- [Задачи для решения]
1 – В какие войска, согласно интервью о музыкальных конкурсах, уже записали Спивакова?
2 – Продолжите интервью о музыкальных конкурсах, начав сразу после его последнего предложения.

ВОЛКОВ: Музыкальные конкурсы – что они для тебя значили?
СПИВАКОВ: Моя творческая жизнь начиналась в непрерывных музыкальных конкурсах. И надо признаться, что кроме спортивного характера тому была еще одна важная причина – я вынужден был играть на конкурсах, потому что тем самым спасался от армии, поскольку конкурсантам давали отсрочку. Я был довольно крепким молодым парнем, и меня уже записали в десантные войска. Три года службы где-то в Сибири – вот что маячило впереди. Я очень люблю десантные войска и уважаю этих ребят, но для меня эта служба означала одно – конец карьеры музыканта. И посему я перманентно готовился к какому-нибудь очередному международному конкурсу: имени Жака Тибо в Париже, имени Никколо Паганини в Генуе и Монреале. А к конкурсу Чайковского на родине меня уже Министерство культуры заставило готовиться, поскольку сам я не хотел, боялся срыва, будучи всегда достаточно нервным человеком.

- [Выдержки из строк]

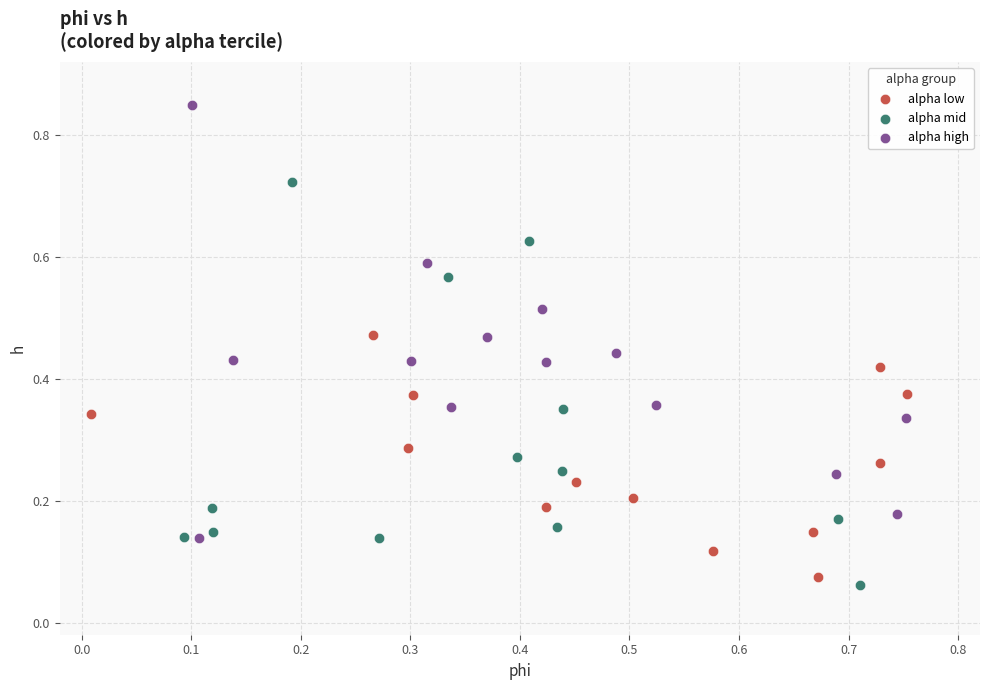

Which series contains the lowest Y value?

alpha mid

* * *

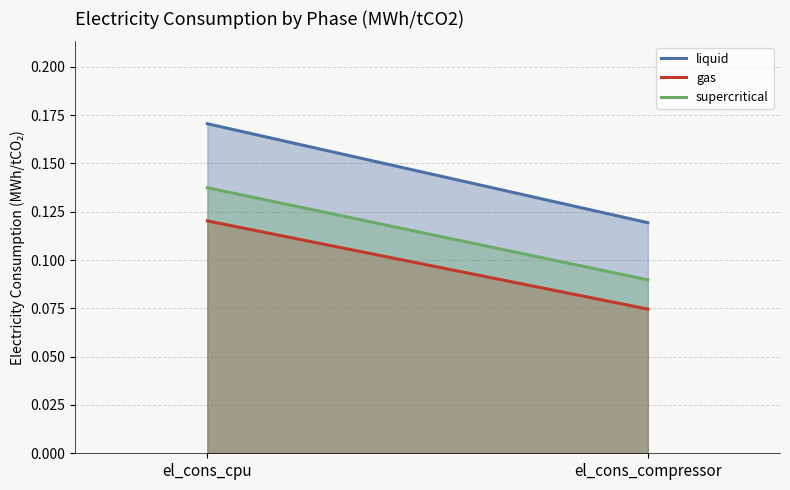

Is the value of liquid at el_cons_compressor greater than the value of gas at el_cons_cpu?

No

- [Ответы по номерам]
1 – В десантные войска.

2 –
В этом смысле мне очень близки ощущения замечательного итальянского пианиста Артуро Бенедетти Микеланджели, который состоянием нервов объяснял свои редкие неудачи. Играл он совершенно феноменально. Мне довелось с ним встретиться за ужином в доме профессора Якова Владимировича Флиера, который с ним дружил.
Один из присутствующих молодых людей спросил Микеланджели – как же вы, такой гений, могли получить какую-то седьмую премию на конкурсе в Брюсселе? На что тот сказал очень скромно:
– Я просто не был достаточно хорошо готов. И у меня, видимо, сдали нервы. Нервы – это сложно.
ВОЛКОВ: Микеланджели – и конкурсные места… Смешно! Это фигура масштаба, вообще не вписывающегося только в рамки музыкального искусства. Он ведь успел побывать летчиком во время Второй мировой войны…
СПИВАКОВ: И гонщиком. После травмы позвоночника в результате аварии носил корсет.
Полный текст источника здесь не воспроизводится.